The border between New South Wales and Victoria has reopened again, 138 days after it was shut in the face of a second wave of Covid-19.
While being able to travel freely between Australia’s two most populous states shouldn’t normally be anything out of the ordinary, in the context of the surreal world of 2020, it is nothing short of a triumph.
Indeed, there were New Year’s Eve-type celebrations at the Albury-Wodonga checkpoint, with a DJ playing for the big countdown and police blaring their sirens as the clock struck midnight.
Grey nomads, of course, are hoping that tis really is a sign that things are getting back to something like normal and that the elusive ‘borderless Big Lap’ will soon be a reality again.

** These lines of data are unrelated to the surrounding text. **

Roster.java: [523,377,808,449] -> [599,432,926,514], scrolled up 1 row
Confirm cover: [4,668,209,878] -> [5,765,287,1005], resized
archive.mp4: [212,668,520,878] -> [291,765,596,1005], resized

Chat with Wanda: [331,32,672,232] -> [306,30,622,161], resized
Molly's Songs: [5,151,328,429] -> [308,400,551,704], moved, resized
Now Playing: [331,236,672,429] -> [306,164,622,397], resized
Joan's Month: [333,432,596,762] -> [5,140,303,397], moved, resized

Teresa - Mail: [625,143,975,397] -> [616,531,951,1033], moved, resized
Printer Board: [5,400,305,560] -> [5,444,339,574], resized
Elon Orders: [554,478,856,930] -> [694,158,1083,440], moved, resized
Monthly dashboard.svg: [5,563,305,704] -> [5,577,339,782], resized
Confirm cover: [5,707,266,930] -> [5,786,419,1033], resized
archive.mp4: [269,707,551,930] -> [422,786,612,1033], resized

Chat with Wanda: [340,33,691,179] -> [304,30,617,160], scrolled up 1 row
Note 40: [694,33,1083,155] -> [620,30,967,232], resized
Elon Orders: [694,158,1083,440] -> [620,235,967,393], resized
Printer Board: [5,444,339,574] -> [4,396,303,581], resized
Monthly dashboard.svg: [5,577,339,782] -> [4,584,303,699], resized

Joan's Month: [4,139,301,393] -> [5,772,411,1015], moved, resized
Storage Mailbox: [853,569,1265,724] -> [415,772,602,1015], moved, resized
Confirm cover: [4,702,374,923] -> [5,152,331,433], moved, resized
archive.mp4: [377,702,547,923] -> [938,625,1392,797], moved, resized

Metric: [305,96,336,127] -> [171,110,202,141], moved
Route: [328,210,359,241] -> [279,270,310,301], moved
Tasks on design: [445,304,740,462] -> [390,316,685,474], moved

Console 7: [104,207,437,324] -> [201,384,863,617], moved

NSW Premier Gladys Berejiklian said the re-opening of the NSW-Victorian border was a momentous event.
“We never want to see this ever again,” she said. “This is the last time in our lifetime this border is closed.”
The ABC reports that, as of yesterday, Victoria had recorded 23 consecutive days of no community transmission, while NSW had recorded 15.
The re-opening is a huge boost both for grey nomads who have been limited in their travel destinations, and for those communities who have missed their presence.
But, it seems, they will be counting the cost of the closures for many years to come.
The Chief executive of the Murray Regional Tourism Board, Mark Francis, said the heavy reliance of places like Echuca-Moama on tourism meant its economy had been ‘decimated’.
“At best, we might get back to about 50% of pre-Covid outcomes for expenditure and visitation, by the end of 2021–22,” he told the ABC. “And it would take until about 2024 to actually get back to a pre-Covid perspective.”
Echuca-Moama Tourism chief executive Kathryn Mackenzie said resorts, caravan parks, and cafés had all been doing it tough.
“It has been quite crushing and now we know it will take up to four years for us to regain that end of March 2020 data,” Ms Mackenzie said. “While it’s wonderful the border is opening, it’s not just as simple as people coming back … it will be long a road back.”